Useful as a Chocolate Teapot?

Since the regulation came into force three years back, a number of power companies have either shut their old coal-fired units or converted their facilities to natural gas based plants. These companies have already installed scrubbers and spent millions of dollars on other technologies to comply with the standards. For instance, Xcel Energy Inc. XEL has already reduced carbon dioxide emissions during power generation by around 22% since 2005 and American Electric Power Co., Inc. AEP has eliminated over 5,500 megawatt of coal-fired capacity.

However, some of the companies who received a grace period for coming into compliance may benefit if the rule is reviewed. But then, they only account for maybe 1 or 2% of the entire U.S. power industry.

Respite for the Coal Industry?

Since coal units have historically been the major polluters, acts like MATS and Clean Power Plan were introduced especially keeping in mind the environmental damage caused by this fossil fuel.

Obama’s Clean Power Plan proposal to bring down overall carbon emission from power plants was the first-ever major measure taken in the U.S. with respect to climate change. However, this painted a grim picture for the coal companies as many of them had to idle their mines, lay off employees and resort to other cost cutting measures to survive. The use of clean burning and cheaper natural gas for power production further added to the severity of their struggle.

As more and more utilities started retiring their coal units, the major U.S. coal companies like Peabody Energy Corporation BTU and Arch Coal Inc. ACI, to name only a few, started drawing losses in almost every quarter. Share prices of these companies have sunk a minimum of 85% in the past two years.

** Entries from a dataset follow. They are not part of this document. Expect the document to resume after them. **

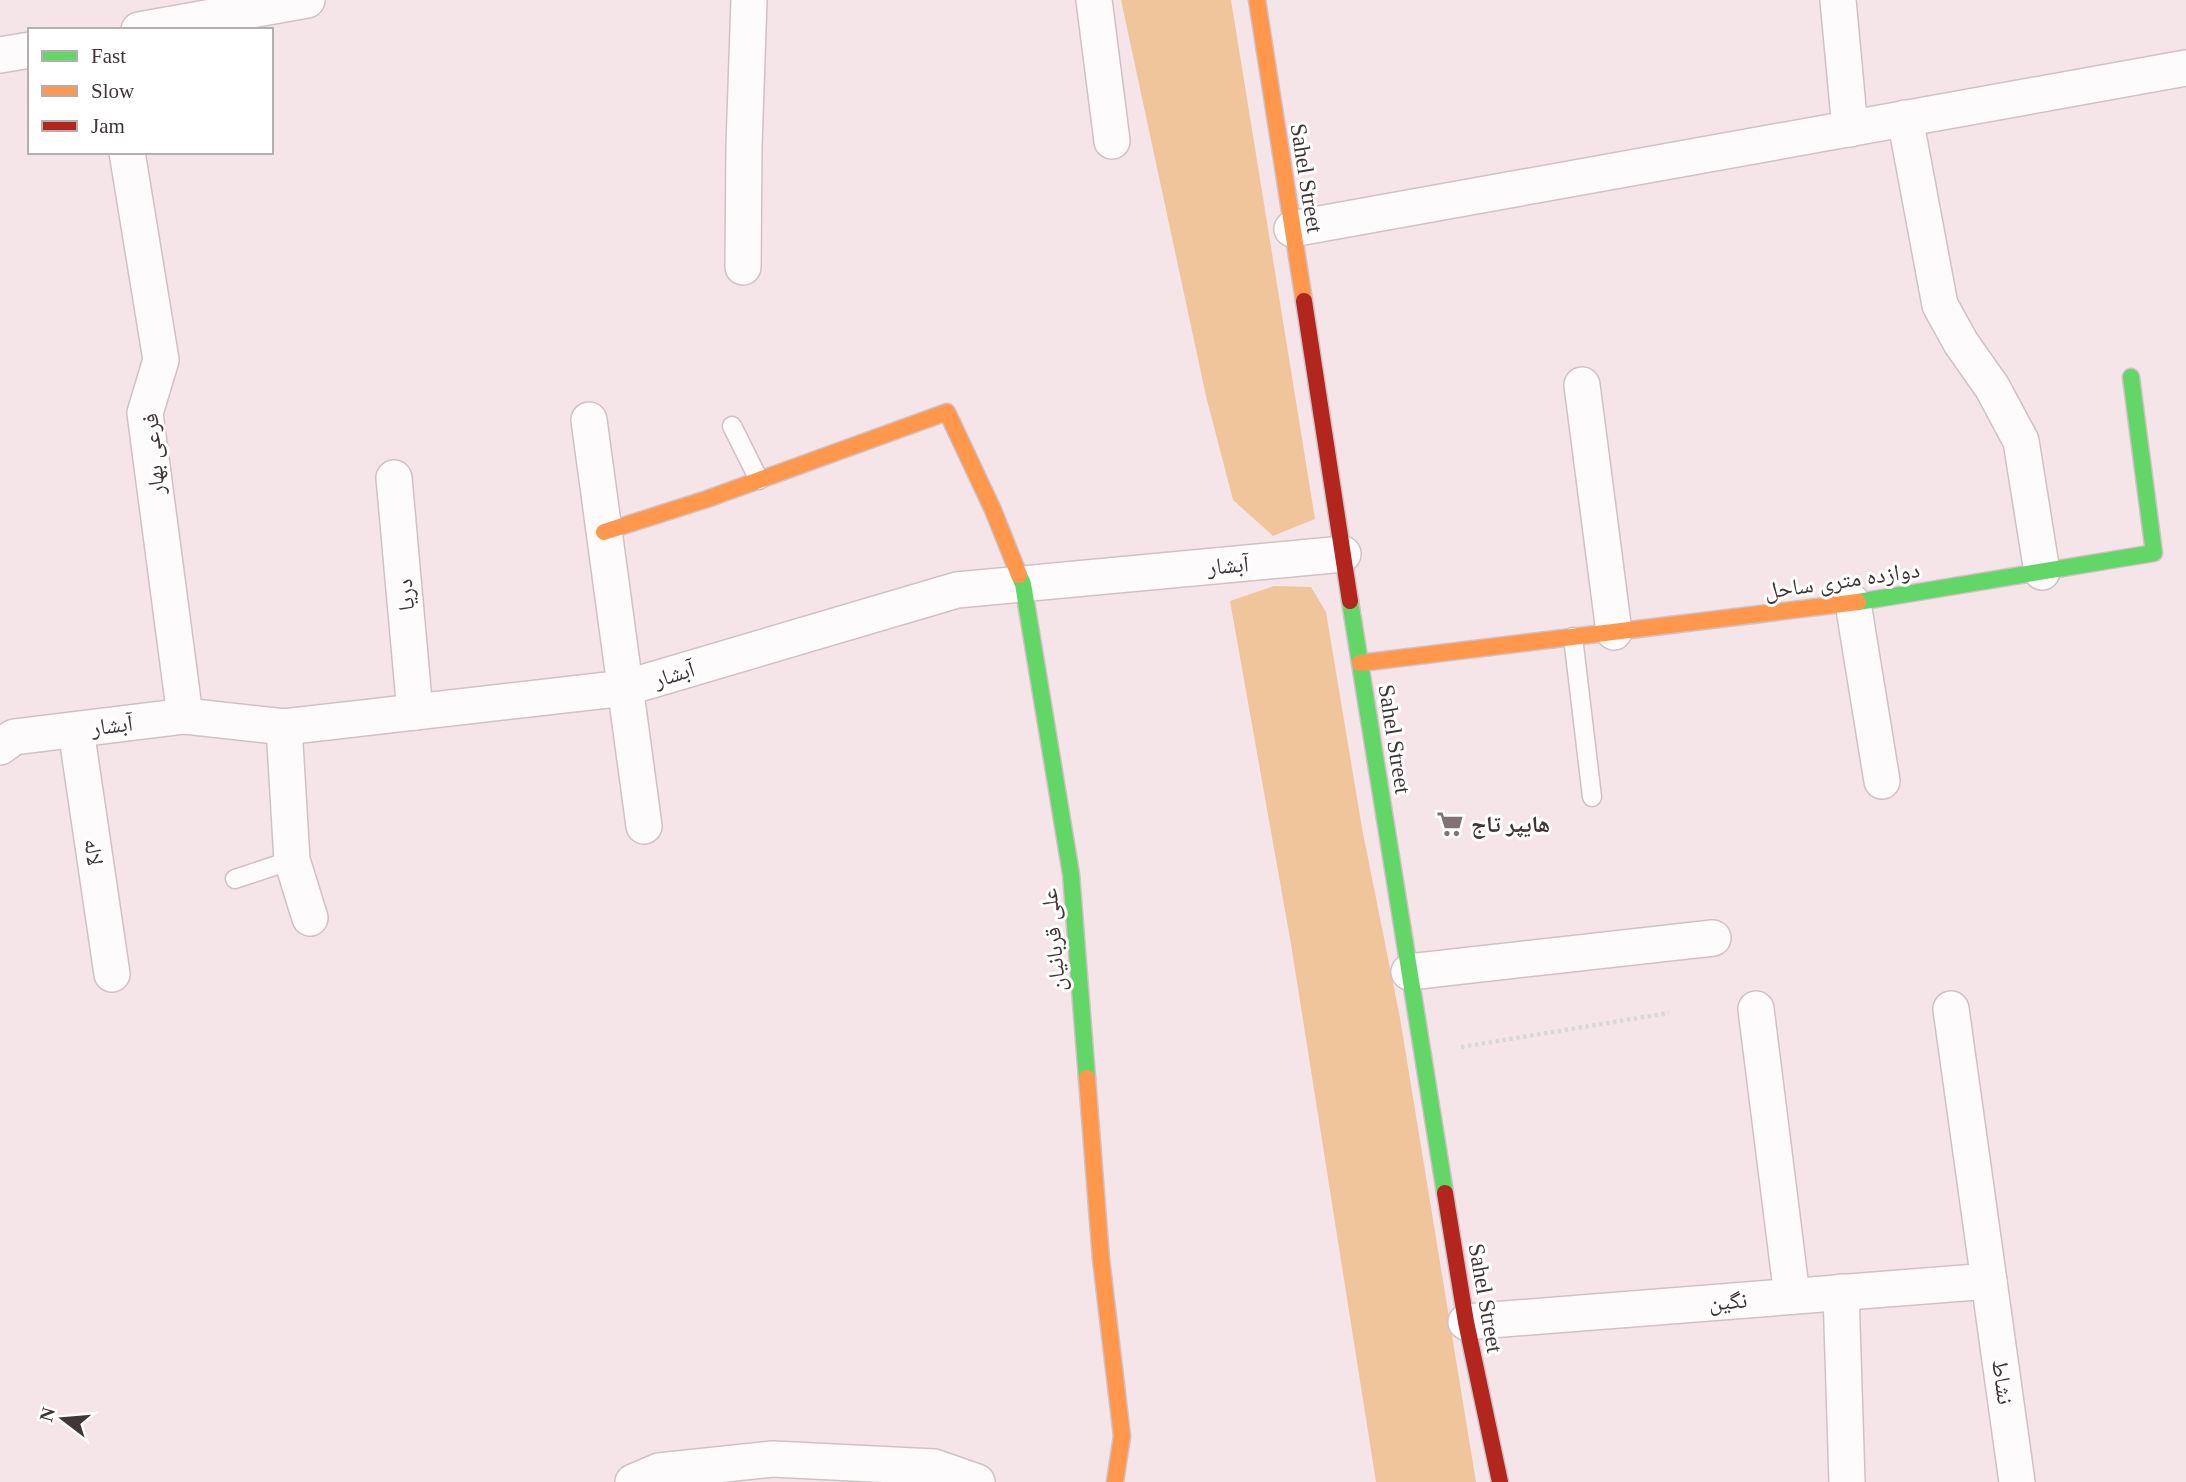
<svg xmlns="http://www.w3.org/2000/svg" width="2186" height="1482" font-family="'Times New Roman','Noto Naskh Arabic',serif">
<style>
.green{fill:#f0c59c}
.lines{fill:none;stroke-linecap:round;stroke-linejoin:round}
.lane-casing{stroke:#d0c2c4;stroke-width:21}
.street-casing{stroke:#d0c2c4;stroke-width:38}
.fast-casing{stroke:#d0c2c4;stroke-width:19}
.slow-casing{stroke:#d0c2c4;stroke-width:19}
.jam-casing{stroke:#d0c2c4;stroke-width:19}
.path{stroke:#dbd7d7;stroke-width:4.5;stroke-dasharray:3.5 3.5;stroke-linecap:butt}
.lane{stroke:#fefbfc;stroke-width:18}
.street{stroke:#fefbfc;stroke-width:35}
.fast{stroke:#63d668;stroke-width:16}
.slow{stroke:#ff974d;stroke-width:16}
.jam{stroke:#b3261e;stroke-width:16}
.labels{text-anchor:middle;stroke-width:6;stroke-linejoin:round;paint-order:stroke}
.street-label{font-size:23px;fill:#423537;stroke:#fff}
.poi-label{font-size:23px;font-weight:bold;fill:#423537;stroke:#fff;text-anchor:start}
</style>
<rect width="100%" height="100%" fill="#f5e5e8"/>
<g class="green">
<path d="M 1121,0 L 1231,0 L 1315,519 L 1273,536 L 1233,500 L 1206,396 Z"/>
<path d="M 1274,586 L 1311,587 L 1326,612 L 1362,828 L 1400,1018 L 1476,1482 L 1376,1482 L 1291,944 L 1230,601 Z"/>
</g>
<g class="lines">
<g class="lane-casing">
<g id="lane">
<path d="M 732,426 L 759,480"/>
<path d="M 1573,637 L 1592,797"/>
<path d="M 235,879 L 292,860"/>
</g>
</g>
<g class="street-casing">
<g id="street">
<path d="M 1094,0 L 1112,141"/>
<path d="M 1838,0 L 1850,129"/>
<path d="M 139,30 L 307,0"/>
<path d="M 0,55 L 30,50"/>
<path d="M 1905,118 L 1940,305 L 1961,343 L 1992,387 L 2021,441 L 2042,572"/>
<path d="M 127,152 L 161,360 L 145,413 L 185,716"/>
<path d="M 1292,229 L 2186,68"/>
<path d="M 743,267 L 744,146 L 749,0"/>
<path d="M 1582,385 L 1614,632"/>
<path d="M 589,420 L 644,826"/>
<path d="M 394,478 L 415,712"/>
<path d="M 1853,603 L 1882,781"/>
<path d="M 284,727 L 292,860 L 310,918"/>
<path d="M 76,730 L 112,974"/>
<path d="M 0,747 L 14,737 L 185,716 L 284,727 L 625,688 L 957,590 L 1343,554"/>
<path d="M 1409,972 L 1713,938"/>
<path d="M 1756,1009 L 1792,1296"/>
<path d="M 1951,1009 L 2017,1482"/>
<path d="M 1841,1292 L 1847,1482"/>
<path d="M 1466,1322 L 1989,1281"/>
<path d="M 633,1482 L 659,1471 L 773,1459 L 934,1467 L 977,1482"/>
</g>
</g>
<g class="fast-casing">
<g id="fast">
<path d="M 1019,575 L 1023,584 L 1071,874 L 1087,1078"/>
<path d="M 1350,601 L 1445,1193"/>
<path d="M 1858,602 L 2154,553 L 2131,377"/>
</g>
</g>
<g class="slow-casing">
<g id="slow">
<path d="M 1257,0 L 1304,301"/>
<path d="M 604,532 L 707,499 L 947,412 L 993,510 L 1019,575"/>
<path d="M 1360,663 L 1858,602"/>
<path d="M 1087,1078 L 1101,1259 L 1122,1436 L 1115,1482"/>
</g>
</g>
<g class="jam-casing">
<g id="jam">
<path d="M 1304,301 L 1350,601"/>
<path d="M 1445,1193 L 1466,1322 L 1500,1482"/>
</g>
</g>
<path class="path" d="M 1461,1047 L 1669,1013"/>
<use href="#lane" class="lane"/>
<use href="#street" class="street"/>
<use href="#fast" class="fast"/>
<use href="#slow" class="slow"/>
<use href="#jam" class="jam"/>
</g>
<defs>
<g id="supermarket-bare" transform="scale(2.1)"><path d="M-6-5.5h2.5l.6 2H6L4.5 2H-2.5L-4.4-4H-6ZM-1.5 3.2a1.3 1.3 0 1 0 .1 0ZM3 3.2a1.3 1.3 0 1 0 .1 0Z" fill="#817375" stroke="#fff" stroke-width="2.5" paint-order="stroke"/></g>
</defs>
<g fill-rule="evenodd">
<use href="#supermarket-bare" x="1450" y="824"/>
</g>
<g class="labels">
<g class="street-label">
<text transform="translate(1307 178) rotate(81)" y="8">Sahel Street</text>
<text transform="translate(153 454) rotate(-95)" y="8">فرعی بهار</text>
<text transform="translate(1228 565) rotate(-5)" y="8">آبشار</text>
<text transform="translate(1842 580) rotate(-8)" y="8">دوازده متری ساحل</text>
<text transform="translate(405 595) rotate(-95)" y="8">دریا</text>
<text transform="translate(674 674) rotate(-17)" y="8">آبشار</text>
<text transform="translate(112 725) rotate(-7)" y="8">آبشار</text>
<text transform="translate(1395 739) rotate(81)" y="8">Sahel Street</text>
<text transform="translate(94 852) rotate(82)" y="8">لاله</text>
<text transform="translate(1053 940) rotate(-95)" y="8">علی قربانیان</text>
<text transform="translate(1486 1298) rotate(80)" y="8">Sahel Street</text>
<text transform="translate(1728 1301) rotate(-4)" y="8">نگین</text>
<text transform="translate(2003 1382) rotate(82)" y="8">نشاط</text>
</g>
<g class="poi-label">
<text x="1471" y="832">هایپر تاج</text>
</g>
</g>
<rect x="28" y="28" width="245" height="126" fill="#ffffff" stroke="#b3aeaf" stroke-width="2"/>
<rect x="42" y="51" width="35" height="10" fill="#63d668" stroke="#b3aeaf" stroke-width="2"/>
<text x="91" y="63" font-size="21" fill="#423537">Fast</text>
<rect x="42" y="86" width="35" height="10" fill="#ff974d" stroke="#b3aeaf" stroke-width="2"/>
<text x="91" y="98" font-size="21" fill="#423537">Slow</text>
<rect x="42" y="121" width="35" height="10" fill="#b3261e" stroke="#b3aeaf" stroke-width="2"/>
<text x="91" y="133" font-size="21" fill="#423537">Jam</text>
<g transform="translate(63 1419) rotate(286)" stroke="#ffffff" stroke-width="5" paint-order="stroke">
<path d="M0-5L12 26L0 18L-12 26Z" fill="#423537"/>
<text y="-10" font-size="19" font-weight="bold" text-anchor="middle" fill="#423537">N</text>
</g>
</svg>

Per a U.S. Energy Information Administration report, if the Clean Power Plan goes into effect as it is, coal would account for only 25% of the total electricity generation in 2030 in the U.S. as against 45% in 2010. Coal productions in major basins will receive a hard blow with the western basin suffering the most. However, with the favorable Supreme Court ruling, coal companies still have some hope to cling onto.

To Sum Up

If the MATS rule is implemented without any major revision by EPA, a major concern is that who will bear the burden of such a large sum of investment. As is the case in the utility industry, all major investments are reimbursed from the rate payers through a rate increase mechanism. This cost aspect of the MATS rule should also be given due importance.

It is yet to be seen what the DC Circuit Court has in mind for EPA’s MATS. Most utilities who have made all the preparations for the enactment of the standards will hardly be affected if the rule is struck down. On the other hand, coal players who have become the proverbial whipping boy since the fossil fuel turned out of favor will have some reasons to celebrate.